**Work to be completed:**
Identify each line below that contains the word "inputs", and copy it out.

**The records:**

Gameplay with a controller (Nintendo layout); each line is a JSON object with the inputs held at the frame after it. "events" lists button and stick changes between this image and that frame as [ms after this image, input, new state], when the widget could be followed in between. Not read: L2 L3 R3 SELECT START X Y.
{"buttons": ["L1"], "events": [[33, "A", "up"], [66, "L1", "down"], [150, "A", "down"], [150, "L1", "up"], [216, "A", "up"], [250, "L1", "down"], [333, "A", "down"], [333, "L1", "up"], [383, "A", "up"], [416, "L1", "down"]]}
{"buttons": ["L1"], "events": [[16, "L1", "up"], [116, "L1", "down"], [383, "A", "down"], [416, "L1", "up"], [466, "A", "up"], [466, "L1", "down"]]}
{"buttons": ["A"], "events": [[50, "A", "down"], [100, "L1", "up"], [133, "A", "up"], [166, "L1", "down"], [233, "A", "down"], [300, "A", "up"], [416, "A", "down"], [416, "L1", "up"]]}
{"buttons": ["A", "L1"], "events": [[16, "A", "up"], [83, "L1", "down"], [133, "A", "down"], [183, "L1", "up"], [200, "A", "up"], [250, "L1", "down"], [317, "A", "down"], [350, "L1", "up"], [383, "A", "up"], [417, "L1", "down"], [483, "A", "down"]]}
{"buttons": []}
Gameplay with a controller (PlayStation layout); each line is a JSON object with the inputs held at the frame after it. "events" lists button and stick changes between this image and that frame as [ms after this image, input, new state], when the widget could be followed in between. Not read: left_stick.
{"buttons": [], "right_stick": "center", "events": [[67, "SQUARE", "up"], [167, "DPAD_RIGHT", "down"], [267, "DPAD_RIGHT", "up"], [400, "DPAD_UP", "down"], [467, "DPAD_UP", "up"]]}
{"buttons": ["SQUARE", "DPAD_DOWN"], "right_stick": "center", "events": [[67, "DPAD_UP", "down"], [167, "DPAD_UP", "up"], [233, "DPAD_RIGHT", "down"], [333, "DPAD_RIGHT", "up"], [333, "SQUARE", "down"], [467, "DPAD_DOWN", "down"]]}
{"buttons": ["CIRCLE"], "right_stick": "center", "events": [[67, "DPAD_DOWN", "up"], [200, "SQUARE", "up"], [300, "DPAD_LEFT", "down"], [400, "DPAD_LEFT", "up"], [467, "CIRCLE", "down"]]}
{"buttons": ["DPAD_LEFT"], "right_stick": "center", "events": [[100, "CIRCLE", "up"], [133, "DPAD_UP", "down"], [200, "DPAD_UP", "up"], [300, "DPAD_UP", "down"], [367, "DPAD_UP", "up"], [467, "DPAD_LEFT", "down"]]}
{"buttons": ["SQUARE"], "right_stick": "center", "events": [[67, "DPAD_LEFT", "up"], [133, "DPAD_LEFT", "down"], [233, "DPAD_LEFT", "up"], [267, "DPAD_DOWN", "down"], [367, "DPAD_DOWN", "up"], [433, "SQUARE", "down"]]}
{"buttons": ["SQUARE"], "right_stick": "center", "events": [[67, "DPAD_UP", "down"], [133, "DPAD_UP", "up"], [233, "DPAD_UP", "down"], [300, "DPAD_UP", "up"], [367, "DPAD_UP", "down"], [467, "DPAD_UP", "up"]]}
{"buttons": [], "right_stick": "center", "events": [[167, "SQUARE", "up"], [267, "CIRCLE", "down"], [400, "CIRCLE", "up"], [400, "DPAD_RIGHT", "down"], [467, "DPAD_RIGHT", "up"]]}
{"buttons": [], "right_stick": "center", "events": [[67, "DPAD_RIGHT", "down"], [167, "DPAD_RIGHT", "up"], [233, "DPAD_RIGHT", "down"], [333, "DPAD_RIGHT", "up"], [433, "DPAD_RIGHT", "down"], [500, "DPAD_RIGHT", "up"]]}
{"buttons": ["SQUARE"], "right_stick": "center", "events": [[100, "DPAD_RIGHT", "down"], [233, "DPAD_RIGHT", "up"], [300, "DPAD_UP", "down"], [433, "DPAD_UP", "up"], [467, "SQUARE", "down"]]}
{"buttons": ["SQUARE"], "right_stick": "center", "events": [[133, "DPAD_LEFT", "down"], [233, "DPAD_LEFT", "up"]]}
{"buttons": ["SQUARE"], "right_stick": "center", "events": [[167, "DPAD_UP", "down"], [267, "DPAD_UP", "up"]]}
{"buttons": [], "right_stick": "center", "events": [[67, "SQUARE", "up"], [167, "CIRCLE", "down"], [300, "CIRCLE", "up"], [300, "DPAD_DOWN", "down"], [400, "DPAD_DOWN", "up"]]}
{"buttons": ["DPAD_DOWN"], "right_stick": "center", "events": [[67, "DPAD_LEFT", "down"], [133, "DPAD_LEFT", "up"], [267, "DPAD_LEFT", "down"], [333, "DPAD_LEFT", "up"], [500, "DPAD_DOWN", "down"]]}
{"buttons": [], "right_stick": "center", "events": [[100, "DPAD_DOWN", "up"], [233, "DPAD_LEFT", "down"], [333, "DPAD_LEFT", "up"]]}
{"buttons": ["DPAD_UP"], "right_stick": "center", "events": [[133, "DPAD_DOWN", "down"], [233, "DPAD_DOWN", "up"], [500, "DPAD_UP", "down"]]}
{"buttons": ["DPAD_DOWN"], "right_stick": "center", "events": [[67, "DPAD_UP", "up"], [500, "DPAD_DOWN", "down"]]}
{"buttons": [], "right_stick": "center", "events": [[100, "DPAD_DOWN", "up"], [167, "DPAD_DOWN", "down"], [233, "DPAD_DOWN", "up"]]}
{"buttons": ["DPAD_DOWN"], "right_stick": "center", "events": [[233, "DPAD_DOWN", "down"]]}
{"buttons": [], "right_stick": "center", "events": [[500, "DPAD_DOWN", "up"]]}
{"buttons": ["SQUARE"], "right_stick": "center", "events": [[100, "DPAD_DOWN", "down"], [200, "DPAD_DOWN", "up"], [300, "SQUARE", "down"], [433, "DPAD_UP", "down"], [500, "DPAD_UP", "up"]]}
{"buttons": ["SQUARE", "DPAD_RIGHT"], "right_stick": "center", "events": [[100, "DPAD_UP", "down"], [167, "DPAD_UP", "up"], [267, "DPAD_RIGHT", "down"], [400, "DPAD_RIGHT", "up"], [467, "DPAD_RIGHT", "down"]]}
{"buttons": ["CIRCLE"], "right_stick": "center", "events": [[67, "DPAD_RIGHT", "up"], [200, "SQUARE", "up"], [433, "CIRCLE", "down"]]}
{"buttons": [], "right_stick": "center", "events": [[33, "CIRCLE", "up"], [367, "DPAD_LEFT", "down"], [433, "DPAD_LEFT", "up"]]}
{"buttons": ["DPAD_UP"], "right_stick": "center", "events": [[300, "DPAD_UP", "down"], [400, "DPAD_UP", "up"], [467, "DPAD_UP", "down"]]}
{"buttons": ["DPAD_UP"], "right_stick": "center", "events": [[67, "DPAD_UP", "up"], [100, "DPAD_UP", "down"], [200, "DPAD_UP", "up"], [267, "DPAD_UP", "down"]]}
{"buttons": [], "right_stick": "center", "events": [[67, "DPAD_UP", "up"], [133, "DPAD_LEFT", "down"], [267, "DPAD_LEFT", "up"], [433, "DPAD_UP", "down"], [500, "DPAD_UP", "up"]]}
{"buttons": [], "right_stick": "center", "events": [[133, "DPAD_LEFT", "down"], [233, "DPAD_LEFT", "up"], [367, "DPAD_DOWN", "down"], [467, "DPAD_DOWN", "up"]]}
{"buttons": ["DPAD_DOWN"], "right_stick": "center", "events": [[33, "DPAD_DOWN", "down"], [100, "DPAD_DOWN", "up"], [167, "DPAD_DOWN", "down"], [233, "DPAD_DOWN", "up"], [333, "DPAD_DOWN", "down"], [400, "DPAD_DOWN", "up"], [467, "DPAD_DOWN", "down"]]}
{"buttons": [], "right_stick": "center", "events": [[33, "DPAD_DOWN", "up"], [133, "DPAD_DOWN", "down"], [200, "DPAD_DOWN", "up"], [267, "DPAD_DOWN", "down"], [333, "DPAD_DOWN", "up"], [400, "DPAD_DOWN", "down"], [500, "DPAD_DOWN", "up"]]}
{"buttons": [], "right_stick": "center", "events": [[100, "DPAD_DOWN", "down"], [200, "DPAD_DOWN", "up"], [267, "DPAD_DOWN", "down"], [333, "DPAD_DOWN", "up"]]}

**Exercise output:**
Gameplay with a controller (Nintendo layout); each line is a JSON object with the inputs held at the frame after it. "events" lists button and stick changes between this image and that frame as [ms after this image, input, new state], when the widget could be followed in between. Not read: L2 L3 R3 SELECT START X Y.
Gameplay with a controller (PlayStation layout); each line is a JSON object with the inputs held at the frame after it. "events" lists button and stick changes between this image and that frame as [ms after this image, input, new state], when the widget could be followed in between. Not read: left_stick.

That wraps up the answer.